#### Available records:
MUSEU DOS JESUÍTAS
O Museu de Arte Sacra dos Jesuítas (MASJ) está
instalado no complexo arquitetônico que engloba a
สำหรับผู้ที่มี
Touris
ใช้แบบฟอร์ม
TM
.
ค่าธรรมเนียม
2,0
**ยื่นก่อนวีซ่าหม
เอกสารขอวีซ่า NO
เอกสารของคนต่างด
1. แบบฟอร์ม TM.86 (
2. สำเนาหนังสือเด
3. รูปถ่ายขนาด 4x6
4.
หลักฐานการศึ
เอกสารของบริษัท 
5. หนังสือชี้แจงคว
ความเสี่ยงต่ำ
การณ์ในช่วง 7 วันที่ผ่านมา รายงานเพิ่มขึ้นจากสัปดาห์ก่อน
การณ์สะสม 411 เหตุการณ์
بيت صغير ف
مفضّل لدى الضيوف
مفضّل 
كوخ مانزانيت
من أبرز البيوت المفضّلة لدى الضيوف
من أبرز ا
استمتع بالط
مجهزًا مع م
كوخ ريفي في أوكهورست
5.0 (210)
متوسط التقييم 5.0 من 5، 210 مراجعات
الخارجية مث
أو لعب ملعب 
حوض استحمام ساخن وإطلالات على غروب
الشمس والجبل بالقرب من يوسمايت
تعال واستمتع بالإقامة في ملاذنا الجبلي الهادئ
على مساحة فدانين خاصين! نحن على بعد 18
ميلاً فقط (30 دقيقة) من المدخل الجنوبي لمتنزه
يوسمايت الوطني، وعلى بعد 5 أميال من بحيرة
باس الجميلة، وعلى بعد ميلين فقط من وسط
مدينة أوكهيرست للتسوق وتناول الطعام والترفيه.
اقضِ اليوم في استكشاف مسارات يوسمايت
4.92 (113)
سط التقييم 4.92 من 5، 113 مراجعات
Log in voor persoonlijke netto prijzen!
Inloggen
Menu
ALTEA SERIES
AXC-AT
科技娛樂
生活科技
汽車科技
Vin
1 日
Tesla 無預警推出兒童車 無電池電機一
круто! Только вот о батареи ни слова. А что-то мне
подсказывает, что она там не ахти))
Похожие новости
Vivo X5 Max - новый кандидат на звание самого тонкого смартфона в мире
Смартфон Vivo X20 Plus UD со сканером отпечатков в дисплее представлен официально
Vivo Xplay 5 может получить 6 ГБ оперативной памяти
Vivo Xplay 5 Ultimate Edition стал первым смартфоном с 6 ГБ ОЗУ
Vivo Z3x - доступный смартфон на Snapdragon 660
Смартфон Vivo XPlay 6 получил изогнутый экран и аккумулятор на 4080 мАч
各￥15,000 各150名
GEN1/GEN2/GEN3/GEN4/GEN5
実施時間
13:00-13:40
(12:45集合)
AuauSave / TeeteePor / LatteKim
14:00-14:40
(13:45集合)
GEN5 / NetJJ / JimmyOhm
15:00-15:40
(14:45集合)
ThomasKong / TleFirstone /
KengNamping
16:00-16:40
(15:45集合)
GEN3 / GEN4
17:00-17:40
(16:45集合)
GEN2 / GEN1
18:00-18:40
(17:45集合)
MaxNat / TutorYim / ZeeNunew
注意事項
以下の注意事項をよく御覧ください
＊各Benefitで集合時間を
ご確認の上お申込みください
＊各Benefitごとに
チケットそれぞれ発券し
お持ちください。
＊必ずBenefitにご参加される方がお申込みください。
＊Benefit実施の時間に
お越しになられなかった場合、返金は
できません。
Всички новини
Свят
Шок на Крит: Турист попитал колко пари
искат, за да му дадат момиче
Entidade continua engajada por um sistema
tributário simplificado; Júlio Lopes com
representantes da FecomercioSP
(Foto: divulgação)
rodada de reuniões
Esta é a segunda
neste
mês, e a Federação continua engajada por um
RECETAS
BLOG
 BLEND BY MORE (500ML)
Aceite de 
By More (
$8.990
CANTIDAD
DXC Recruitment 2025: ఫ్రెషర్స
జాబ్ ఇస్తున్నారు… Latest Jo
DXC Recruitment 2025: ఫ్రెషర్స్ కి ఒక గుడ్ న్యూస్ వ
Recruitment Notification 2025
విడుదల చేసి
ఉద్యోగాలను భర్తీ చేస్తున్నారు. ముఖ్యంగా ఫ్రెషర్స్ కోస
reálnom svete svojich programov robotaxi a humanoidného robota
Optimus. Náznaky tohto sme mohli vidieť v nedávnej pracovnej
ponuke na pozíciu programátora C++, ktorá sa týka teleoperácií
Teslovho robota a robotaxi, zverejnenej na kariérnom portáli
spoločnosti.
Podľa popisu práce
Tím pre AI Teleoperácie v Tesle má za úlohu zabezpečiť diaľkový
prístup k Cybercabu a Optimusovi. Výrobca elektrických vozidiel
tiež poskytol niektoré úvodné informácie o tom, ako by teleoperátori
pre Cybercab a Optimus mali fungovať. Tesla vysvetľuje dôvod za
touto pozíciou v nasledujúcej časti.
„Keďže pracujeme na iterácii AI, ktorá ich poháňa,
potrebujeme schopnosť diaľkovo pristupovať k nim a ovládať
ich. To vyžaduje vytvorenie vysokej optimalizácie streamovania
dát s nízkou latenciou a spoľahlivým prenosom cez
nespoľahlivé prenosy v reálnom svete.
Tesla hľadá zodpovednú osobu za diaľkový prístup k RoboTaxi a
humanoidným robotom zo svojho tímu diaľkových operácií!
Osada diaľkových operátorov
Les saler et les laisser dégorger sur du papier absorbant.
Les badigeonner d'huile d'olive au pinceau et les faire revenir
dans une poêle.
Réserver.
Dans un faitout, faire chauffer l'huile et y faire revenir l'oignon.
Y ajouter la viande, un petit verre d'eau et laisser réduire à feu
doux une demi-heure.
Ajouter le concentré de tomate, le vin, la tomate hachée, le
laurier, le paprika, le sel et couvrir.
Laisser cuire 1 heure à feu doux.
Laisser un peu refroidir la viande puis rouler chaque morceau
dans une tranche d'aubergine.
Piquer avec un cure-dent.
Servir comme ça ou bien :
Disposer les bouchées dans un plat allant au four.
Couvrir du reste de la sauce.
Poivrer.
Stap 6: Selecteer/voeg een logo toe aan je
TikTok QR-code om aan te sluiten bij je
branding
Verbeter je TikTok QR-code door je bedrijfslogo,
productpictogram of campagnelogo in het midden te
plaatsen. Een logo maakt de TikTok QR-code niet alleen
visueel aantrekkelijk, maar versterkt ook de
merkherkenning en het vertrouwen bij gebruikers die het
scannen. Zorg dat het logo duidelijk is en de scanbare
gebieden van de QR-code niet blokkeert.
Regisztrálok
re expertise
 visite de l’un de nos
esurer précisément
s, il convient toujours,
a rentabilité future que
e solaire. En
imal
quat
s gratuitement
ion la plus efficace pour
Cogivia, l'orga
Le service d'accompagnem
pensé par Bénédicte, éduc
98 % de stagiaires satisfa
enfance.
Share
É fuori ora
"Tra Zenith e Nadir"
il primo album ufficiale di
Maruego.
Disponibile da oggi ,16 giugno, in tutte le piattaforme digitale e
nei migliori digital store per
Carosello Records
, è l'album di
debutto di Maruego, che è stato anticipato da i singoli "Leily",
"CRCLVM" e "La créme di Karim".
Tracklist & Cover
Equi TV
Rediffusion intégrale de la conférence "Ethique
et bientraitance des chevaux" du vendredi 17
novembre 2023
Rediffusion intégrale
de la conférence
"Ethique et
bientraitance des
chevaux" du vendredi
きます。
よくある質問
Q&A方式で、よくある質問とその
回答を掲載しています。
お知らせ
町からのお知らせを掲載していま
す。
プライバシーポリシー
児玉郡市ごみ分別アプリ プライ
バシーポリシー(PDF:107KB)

#### What is being asked:
Your answer must be the data above, copied exactly from its first line through the line containing "ความเสี่ยงต่ำ", and nothing more.

#### Solution to the exercise:
MUSEU DOS JESUÍTAS
O Museu de Arte Sacra dos Jesuítas (MASJ) está
instalado no complexo arquitetônico que engloba a
สำหรับผู้ที่มี
Touris
ใช้แบบฟอร์ม
TM
.
ค่าธรรมเนียม
2,0
**ยื่นก่อนวีซ่าหม
เอกสารขอวีซ่า NO
เอกสารของคนต่างด
1. แบบฟอร์ม TM.86 (
2. สำเนาหนังสือเด
3. รูปถ่ายขนาด 4x6
4.
หลักฐานการศึ
เอกสารของบริษัท 
5. หนังสือชี้แจงคว
ความเสี่ยงต่ำ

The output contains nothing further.